Introduction to PRECISION.seq.augmented package
introduction.Rmd
Overview
The PRECISION.seq.augmented package provides a comprehensive framework for clustering analysis of sequencing data through a two-stage pipeline:
- Data Harmonization: The first crucial step involves harmonizing the sequencing data to ensure consistency and compatibility across different samples.
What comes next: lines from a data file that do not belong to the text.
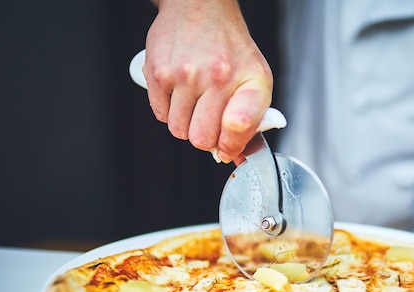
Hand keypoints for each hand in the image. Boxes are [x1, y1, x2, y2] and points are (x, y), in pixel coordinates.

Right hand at [144, 0, 272, 163]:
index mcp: (247, 80)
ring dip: (186, 122)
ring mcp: (184, 75)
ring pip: (178, 130)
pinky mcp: (158, 72)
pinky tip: (180, 91)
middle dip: (204, 136)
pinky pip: (160, 114)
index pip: (238, 128)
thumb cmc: (229, 47)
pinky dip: (169, 110)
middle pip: (201, 139)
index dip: (231, 144)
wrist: (200, 8)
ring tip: (195, 99)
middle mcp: (216, 77)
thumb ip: (252, 119)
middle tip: (208, 118)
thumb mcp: (255, 78)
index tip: (227, 146)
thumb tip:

In this package, we have 9 different data harmonization methods, including:
- Trimmed mean of M-values (TMM)
- Total count harmonization (TC)
- Upper quantile harmonization (UQ)
- Median harmonization (med)
- Quantile harmonization (QU)
- DESeq harmonization (DESeq)
- PossionSeq harmonization (PossionSeq)
- Quantile normalization (QN)
- Surrogate Variable Analysis (SVA)
- RUV normalization (RUVg, RUVr, RUVs)
- ComBat-Seq harmonization (ComBat-Seq)
- Clustering Analysis: Following data harmonization, one can perform clustering analysis using the following clustering methods:
- K-means clustering (kmeans)
- Hierarchical clustering (hc)
- Self-organizing map (SOM)
- Gaussian mixture model (MNM)
- PAM clustering (pam.eucledian, pam.pearson, pam.spearman)
Basic Usage
Here’s a basic example of how to perform clustering analysis:
# Step 0: Prepare the 'precision' object
example_cluster <- create.precision.cluster(data = data.test, label = data.group)
# Step 1: Harmonize via all the methods
example_cluster <- harmon.all(example_cluster)
# Step 2: Clustering via all the methods
example_cluster <- cluster.all(example_cluster)
# Step 4: Measure the consistency between the clustering labels and the true labels
cluster <- c("kmeans", "hc", "som", "mnm", "pam.euclidean", "pam.pearson", "pam.spearman")
harmon <- c("Raw", "TC", "UQ", "med", "TMM", "DESeq", "PoissonSeq", "QN", "RUVg", "RUVs", "RUVr")
ari_indexes <- data.frame(matrix(nrow = length(cluster), ncol = length(harmon)))
true_label <- as.factor(c(rep("MXF", 27), rep("PMFH", 27)))
for (i in seq_along(cluster)) {
for (j in seq_along(harmon)) {
eval(parse(text = paste0("est_cluster <-", "example_cluster@cluster.result", "$", cluster[i], "$", harmon[j])))
ari_indexes[i, j] <- mclust::adjustedRandIndex(true_label, est_cluster)
}
}
rownames(ari_indexes) <- cluster
colnames(ari_indexes) <- harmon